Records excerpted from a collection
════════

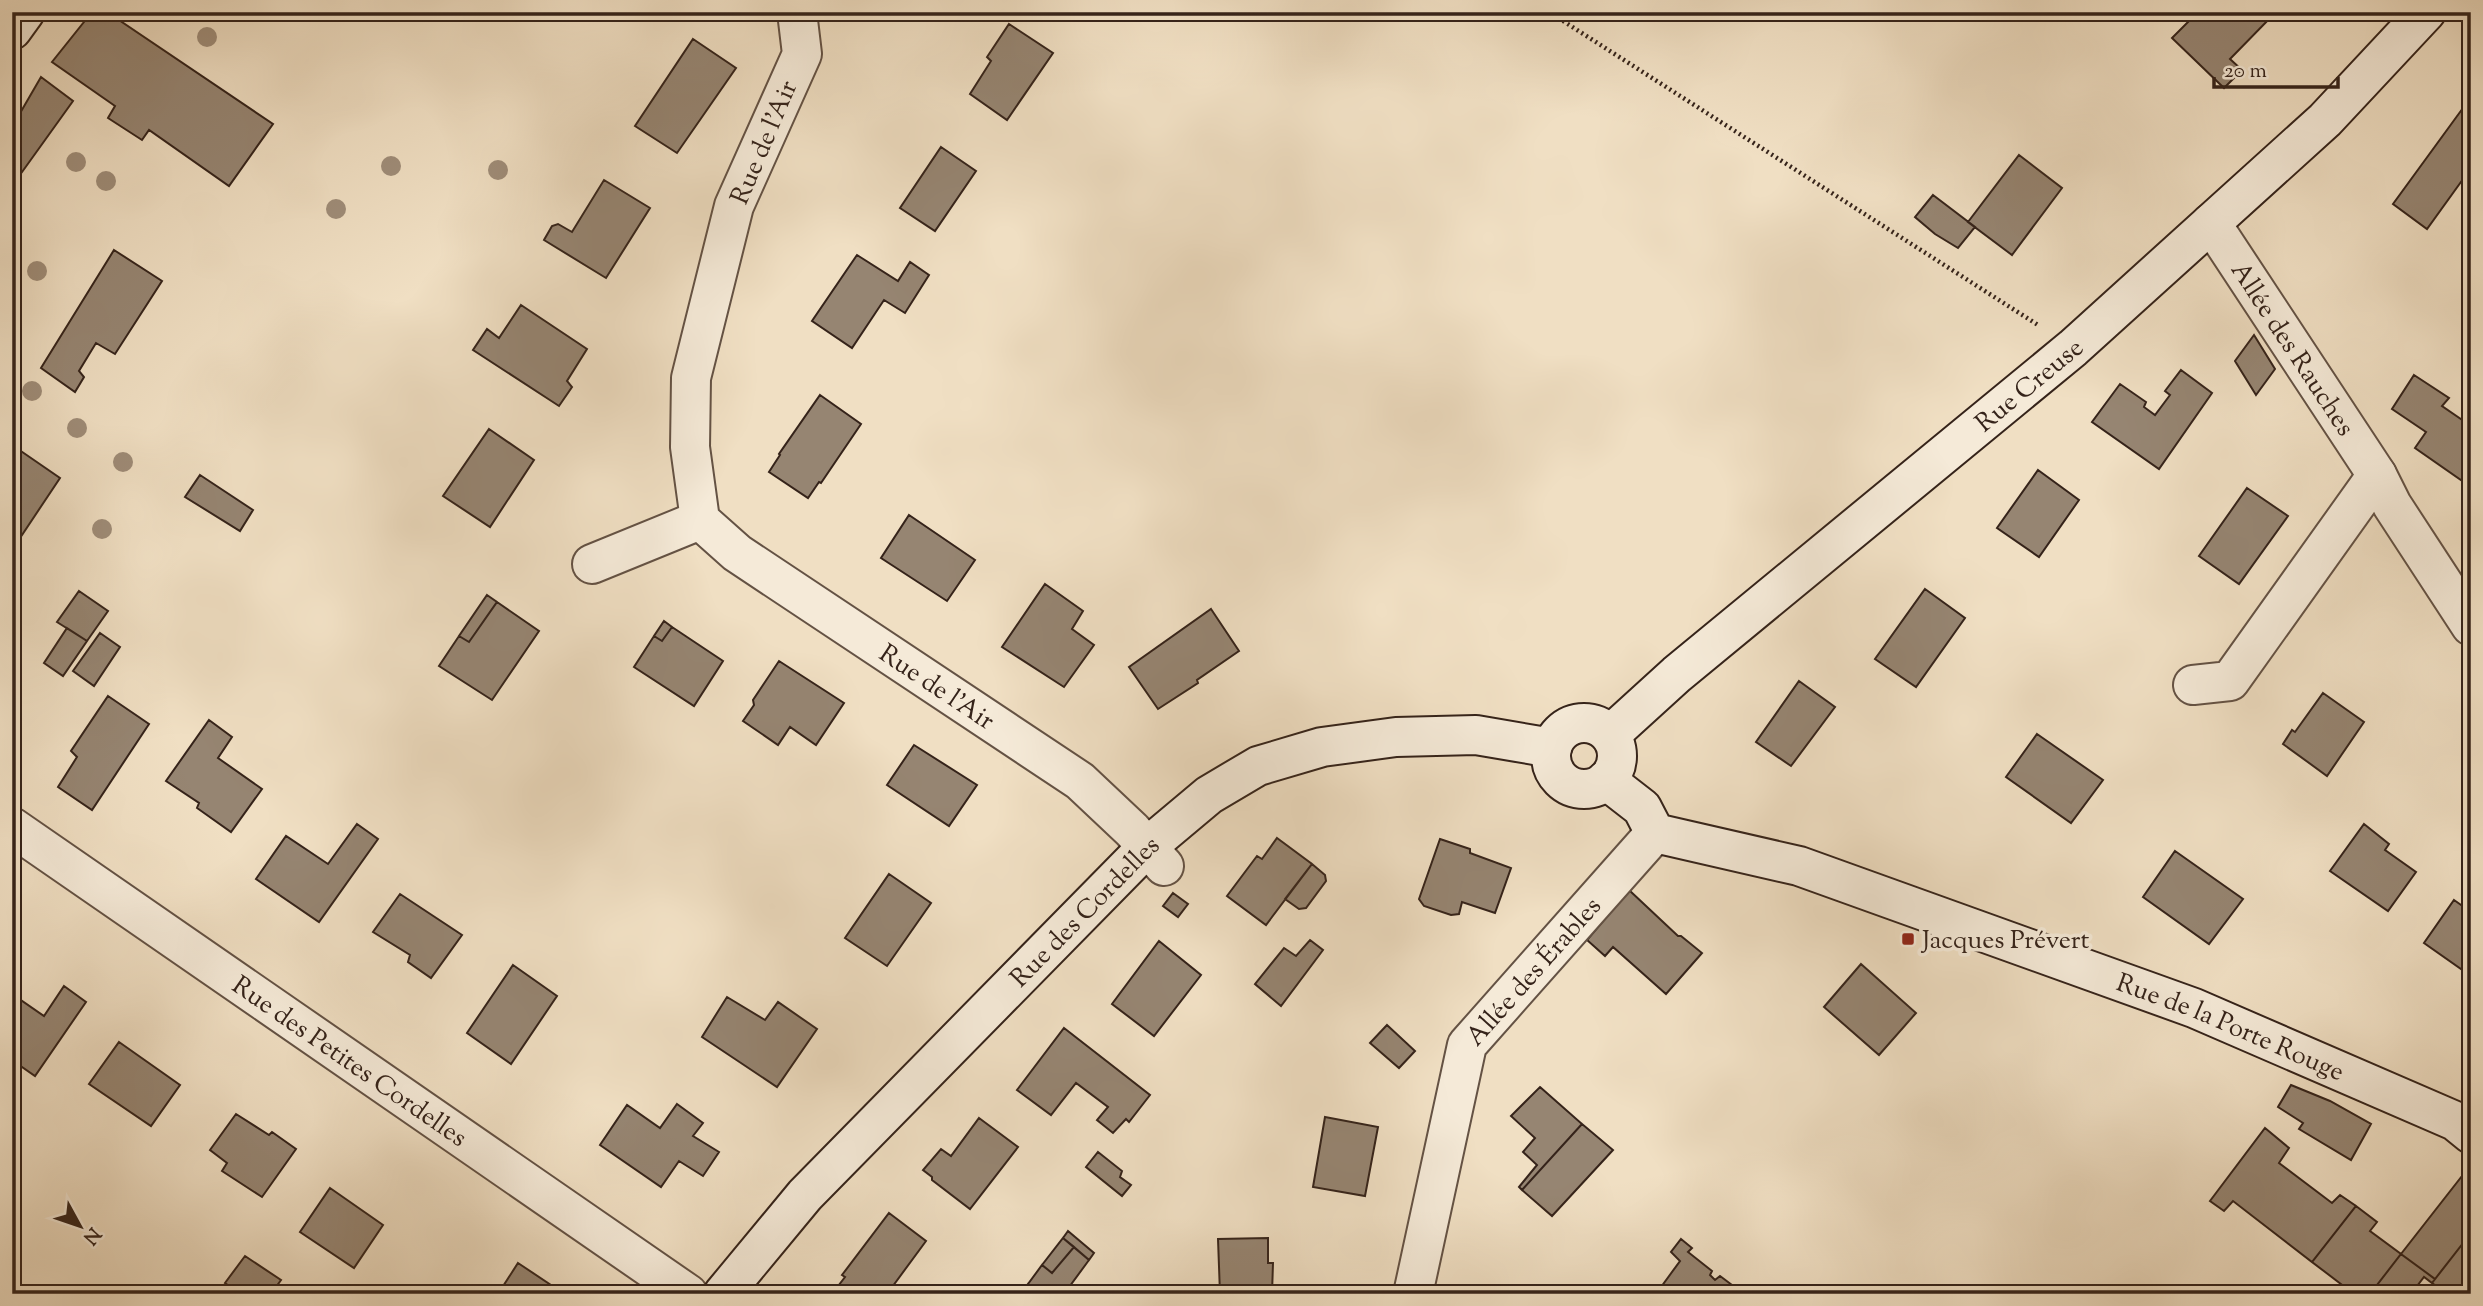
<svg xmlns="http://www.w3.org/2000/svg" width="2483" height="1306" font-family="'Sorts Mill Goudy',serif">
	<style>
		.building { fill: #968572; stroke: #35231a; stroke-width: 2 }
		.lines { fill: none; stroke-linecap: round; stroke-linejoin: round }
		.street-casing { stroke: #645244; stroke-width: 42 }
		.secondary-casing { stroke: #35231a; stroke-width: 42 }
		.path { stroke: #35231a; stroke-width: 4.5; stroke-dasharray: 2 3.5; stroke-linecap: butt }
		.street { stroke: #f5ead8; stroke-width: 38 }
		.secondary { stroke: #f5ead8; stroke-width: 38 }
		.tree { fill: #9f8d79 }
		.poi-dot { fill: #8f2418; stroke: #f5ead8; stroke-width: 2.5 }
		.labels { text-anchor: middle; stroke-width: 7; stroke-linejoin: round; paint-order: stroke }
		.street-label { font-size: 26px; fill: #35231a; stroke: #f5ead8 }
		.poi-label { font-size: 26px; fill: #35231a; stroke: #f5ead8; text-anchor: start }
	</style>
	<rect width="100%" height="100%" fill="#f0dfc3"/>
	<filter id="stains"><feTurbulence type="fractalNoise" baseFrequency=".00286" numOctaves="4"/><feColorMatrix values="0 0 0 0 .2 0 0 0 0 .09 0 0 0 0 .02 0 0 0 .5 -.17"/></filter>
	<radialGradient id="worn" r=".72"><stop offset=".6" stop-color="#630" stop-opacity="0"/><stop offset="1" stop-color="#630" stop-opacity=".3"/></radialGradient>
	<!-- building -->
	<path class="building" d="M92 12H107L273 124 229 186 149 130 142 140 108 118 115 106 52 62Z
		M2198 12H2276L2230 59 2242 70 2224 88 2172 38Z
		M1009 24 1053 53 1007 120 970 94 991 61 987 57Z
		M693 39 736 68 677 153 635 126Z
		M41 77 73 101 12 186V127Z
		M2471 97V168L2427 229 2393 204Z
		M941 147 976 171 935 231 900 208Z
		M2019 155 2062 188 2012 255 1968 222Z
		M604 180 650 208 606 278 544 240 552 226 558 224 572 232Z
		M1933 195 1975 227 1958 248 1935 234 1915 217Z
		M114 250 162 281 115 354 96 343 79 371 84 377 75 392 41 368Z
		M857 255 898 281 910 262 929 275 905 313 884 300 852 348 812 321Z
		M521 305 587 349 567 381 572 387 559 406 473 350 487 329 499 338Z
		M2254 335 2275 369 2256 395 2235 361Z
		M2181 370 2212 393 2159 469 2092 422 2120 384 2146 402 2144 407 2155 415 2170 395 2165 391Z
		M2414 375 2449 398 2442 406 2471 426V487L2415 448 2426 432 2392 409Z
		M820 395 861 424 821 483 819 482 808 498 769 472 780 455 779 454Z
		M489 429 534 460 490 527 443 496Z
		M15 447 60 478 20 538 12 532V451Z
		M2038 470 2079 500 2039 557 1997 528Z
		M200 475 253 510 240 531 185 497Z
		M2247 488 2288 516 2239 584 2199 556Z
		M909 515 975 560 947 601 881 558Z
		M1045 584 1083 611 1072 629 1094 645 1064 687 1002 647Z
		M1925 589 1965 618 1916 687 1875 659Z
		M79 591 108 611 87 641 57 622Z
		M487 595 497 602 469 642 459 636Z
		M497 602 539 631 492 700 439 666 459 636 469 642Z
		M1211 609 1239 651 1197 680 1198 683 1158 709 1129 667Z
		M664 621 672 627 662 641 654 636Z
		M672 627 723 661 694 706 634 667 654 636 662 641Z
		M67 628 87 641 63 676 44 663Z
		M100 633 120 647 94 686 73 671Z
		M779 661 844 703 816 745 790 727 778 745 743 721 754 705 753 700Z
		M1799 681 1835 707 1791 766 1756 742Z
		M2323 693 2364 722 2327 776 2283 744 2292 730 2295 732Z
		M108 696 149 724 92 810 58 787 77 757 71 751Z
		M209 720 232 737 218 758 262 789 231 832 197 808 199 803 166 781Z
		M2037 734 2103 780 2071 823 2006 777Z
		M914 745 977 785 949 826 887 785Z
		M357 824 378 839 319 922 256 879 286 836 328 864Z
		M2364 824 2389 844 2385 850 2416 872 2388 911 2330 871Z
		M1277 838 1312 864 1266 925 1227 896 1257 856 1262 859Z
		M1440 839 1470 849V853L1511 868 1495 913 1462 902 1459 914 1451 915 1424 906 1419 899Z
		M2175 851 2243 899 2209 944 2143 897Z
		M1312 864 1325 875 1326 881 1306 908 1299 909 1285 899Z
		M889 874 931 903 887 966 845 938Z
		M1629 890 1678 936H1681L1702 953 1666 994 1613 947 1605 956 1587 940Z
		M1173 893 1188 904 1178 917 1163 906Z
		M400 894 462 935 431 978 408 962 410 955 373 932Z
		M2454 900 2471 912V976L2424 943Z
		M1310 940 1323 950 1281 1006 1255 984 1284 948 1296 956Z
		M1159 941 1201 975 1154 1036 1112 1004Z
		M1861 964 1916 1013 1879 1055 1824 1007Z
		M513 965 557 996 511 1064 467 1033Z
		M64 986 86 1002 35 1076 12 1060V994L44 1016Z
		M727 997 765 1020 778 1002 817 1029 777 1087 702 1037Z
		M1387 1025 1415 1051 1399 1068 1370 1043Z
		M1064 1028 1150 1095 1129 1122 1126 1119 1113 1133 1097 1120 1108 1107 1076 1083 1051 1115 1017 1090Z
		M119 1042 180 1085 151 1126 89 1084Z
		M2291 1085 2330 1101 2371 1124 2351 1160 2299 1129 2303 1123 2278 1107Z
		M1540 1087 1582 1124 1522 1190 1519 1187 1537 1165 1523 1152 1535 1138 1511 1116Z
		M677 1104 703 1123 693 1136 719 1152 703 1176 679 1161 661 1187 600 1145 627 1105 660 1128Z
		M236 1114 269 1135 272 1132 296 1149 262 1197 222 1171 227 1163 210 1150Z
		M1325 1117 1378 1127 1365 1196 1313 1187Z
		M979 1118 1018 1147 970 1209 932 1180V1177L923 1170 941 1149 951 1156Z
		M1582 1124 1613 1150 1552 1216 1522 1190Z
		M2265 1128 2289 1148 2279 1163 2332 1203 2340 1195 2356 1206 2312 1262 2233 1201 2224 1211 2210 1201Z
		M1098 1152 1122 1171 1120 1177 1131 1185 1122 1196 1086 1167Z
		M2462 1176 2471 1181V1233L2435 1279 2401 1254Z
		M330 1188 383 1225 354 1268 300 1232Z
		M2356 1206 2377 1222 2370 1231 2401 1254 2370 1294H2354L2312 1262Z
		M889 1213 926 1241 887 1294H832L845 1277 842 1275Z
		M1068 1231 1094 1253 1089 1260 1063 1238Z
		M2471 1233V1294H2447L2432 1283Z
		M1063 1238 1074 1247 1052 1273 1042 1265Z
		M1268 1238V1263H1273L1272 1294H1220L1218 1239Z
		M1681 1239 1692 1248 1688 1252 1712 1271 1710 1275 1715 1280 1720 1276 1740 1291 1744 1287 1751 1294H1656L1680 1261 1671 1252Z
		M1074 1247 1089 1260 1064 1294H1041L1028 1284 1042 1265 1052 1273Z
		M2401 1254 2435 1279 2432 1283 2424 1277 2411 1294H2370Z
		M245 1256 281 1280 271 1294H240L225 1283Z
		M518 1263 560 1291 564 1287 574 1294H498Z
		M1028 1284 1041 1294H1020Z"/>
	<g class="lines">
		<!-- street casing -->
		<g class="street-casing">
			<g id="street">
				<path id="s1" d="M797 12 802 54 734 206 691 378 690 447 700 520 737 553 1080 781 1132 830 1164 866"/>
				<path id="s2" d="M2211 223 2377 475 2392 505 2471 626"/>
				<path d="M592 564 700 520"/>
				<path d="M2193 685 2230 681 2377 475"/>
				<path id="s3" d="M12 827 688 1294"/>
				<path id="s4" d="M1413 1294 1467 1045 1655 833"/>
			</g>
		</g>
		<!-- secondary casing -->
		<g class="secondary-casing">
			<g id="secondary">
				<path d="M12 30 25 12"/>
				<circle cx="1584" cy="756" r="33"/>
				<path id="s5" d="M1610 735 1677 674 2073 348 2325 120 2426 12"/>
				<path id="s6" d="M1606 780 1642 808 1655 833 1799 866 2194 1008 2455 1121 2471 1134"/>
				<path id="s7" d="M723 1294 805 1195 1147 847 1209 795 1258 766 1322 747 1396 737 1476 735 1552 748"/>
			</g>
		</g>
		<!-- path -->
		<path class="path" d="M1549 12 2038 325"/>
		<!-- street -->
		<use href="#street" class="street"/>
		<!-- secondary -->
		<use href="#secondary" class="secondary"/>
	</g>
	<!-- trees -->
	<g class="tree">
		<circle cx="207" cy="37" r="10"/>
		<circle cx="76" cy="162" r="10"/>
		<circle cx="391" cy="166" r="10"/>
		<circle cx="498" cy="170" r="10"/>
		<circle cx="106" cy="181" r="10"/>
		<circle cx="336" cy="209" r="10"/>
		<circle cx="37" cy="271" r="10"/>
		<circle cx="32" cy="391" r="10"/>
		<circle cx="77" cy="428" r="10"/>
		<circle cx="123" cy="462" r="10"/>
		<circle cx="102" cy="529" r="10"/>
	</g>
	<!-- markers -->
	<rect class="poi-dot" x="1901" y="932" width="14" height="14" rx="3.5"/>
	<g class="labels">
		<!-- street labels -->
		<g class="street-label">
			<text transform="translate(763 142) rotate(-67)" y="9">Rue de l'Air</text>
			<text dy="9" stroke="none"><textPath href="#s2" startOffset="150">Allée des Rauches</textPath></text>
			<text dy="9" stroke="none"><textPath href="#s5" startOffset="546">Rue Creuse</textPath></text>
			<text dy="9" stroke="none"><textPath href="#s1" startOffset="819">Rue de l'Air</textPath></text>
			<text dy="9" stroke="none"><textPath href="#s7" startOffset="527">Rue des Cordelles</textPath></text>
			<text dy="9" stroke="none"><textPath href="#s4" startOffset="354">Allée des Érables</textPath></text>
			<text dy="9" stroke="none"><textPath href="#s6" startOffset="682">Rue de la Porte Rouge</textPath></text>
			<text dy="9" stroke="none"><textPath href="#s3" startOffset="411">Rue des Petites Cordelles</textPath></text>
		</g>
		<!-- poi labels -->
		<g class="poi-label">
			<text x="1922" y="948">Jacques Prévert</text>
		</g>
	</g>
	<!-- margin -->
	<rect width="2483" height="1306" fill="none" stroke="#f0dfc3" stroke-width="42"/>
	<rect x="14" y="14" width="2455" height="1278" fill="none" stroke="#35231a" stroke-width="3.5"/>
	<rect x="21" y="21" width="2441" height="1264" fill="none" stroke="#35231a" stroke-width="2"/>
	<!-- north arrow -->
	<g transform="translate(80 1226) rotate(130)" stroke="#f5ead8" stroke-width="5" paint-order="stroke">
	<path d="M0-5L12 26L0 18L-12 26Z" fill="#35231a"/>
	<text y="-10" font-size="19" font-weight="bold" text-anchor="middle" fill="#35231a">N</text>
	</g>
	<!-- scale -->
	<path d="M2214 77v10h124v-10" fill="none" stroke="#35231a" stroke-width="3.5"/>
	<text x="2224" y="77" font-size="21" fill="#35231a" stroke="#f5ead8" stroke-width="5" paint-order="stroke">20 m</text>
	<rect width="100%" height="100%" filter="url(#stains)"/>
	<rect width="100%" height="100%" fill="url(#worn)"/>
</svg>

════════

● **WHAT YOU SHOULD DO**
Match on "linecap" and copy out every line of the entries that contains it.

● **WRITTEN RESPONSE**
		.lines { fill: none; stroke-linecap: round; stroke-linejoin: round }
		.path { stroke: #35231a; stroke-width: 4.5; stroke-dasharray: 2 3.5; stroke-linecap: butt }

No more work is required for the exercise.